Archer’s quest takes him and Armstrong to the Church of Retrology in Hollywood (nothing at all like Scientology – the Retrologists are all about conning gullible celebrities out of their money) where a dead ringer for Jim Morrison, the Lizard King, sends them off to fetch the Holy Grail in exchange for seeing Archer’s folks. Except it’s held in a strange building (the Hotel California?) filled with dead celebrities who’re seemingly alive and well – what the hell is going on?!

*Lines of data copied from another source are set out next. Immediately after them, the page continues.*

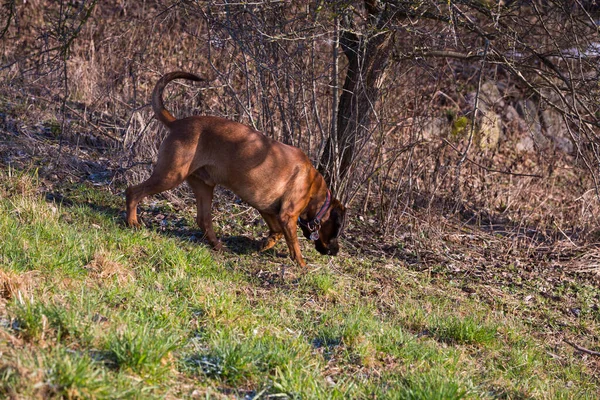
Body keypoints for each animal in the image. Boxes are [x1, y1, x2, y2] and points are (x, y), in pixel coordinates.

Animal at [124, 72, 344, 268]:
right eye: (337, 230)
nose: (336, 251)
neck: (314, 188)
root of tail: (178, 123)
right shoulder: (287, 216)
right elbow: (294, 243)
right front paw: (302, 264)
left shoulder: (267, 208)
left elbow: (277, 232)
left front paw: (265, 244)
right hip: (170, 175)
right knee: (133, 191)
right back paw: (132, 222)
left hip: (204, 186)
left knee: (203, 219)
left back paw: (219, 246)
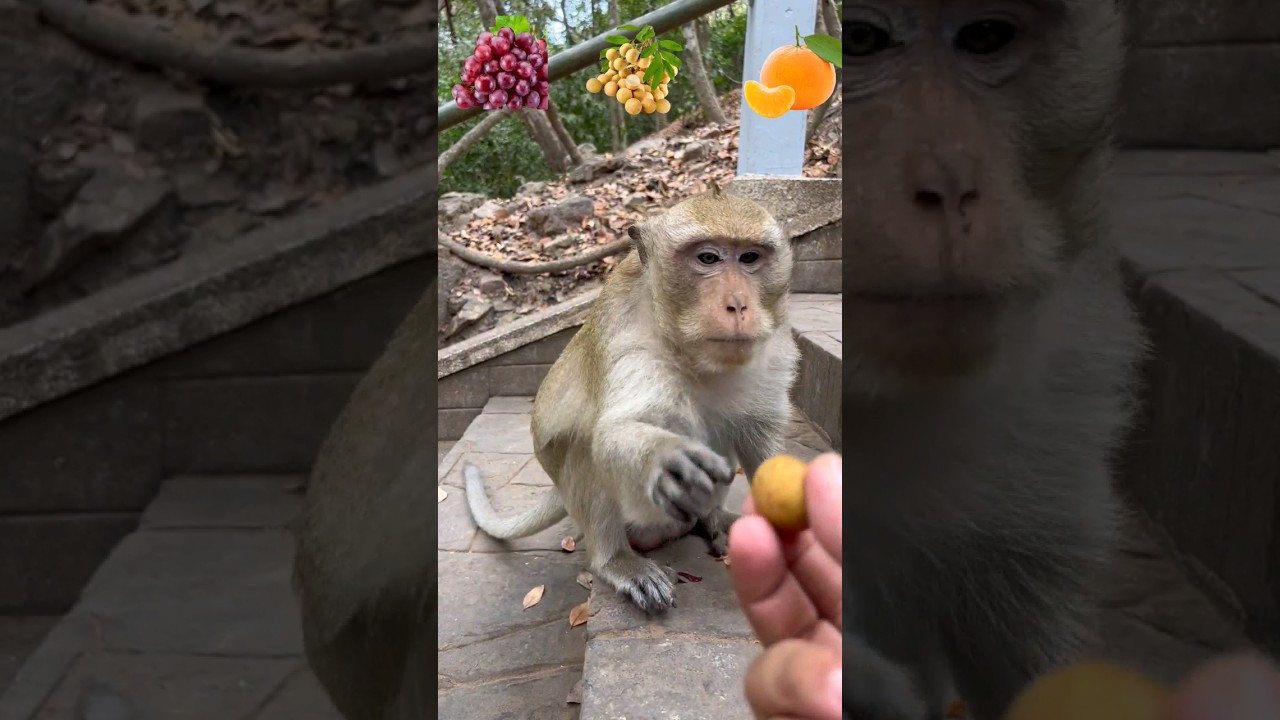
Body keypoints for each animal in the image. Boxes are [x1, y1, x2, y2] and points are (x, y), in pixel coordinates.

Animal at [464, 186, 800, 614]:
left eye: (750, 258)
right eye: (708, 258)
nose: (738, 304)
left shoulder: (772, 346)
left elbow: (758, 436)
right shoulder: (630, 339)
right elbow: (613, 435)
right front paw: (664, 458)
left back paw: (712, 518)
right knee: (585, 448)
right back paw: (618, 561)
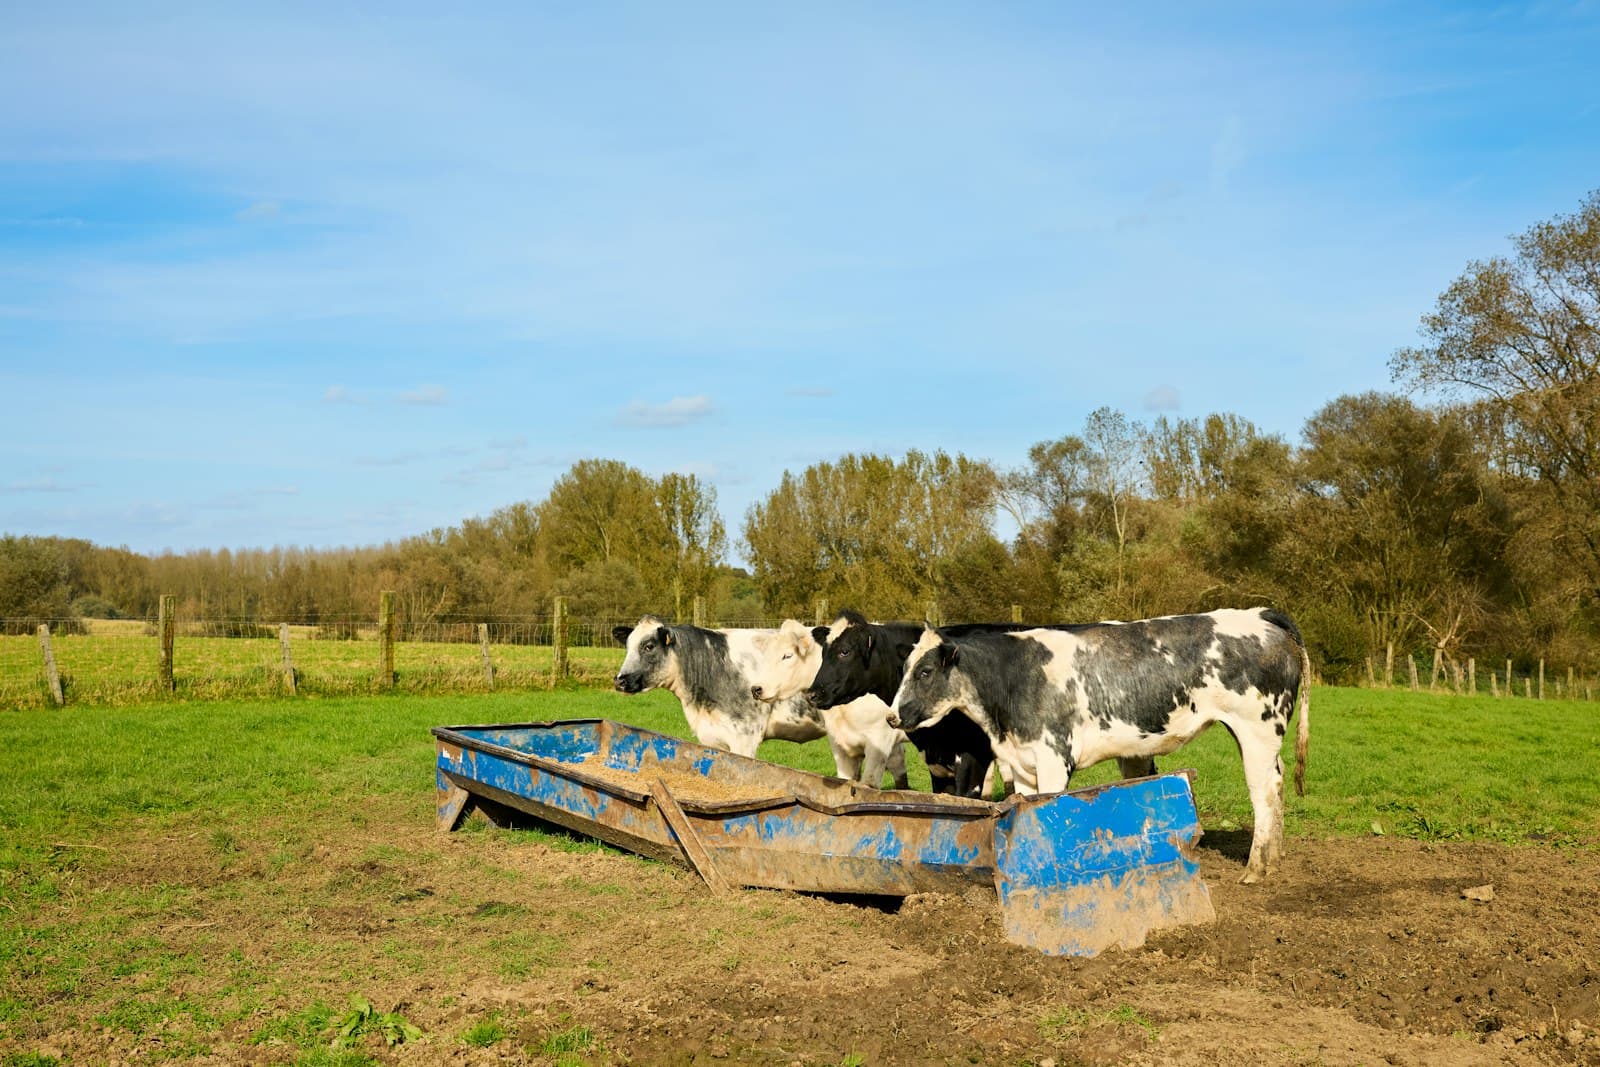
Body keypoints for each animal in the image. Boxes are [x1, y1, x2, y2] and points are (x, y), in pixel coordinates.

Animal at [887, 608, 1311, 883]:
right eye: (904, 668)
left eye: (925, 671)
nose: (892, 716)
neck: (1013, 677)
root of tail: (1260, 613)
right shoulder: (1022, 762)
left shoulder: (1054, 757)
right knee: (1277, 783)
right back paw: (1275, 857)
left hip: (1256, 728)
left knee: (1263, 791)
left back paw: (1256, 868)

Fred Van Lente’s sixth Archer & Armstrong book is a little lighter on the comedy than usual and feels like the kind of story we’ve seen before, namely conflict revolving around the Wheel of Aten. It’s not a bad book though and Van Lente has fun riffing on the many, many dead celebrities making cameos in the comic - none named outright, probably for legal reasons, though you’ll know them instantly. There’s Freddie, Jimi, Janis, Whacko Jacko, Tupac and Biggie, even Philip Seymour Hoffman makes an appearance in the celebrity afterlife! The celebrities are stuck there because people still remember them – they get to leave once they’ve been forgotten, almost like how religion and gods work in Discworld.

There’s Jackie Kennedy weeping forever as she has to watch her husband and Marilyn be together, even in the weird fame-afterlife with scores of Lee Harvey Oswalds wandering the hotel grounds, one for every conspiracy theory about him! Kurt Cobain’s still a miserable bugger even with a giant hole in his head, and the one celebrity who’s able to keep escaping from the hotel is Aron Presley – because “Elvis has left the building”, geddit?

American Wasteland isn’t the funniest book in the series but it’s still pretty decent and plenty readable. The inclusion of time-travel in the end was a bit irritating as it makes everything incredibly convoluted, and the whole point of it being used as part of an elaborate joke falls flat. But the parody of classic rock’n’roll covers are great and who can dislike a comic where a Justin Bieber-lookalike is… well, that’s a spoiler, but so long as you’re not a Belieber, it’ll make you smile!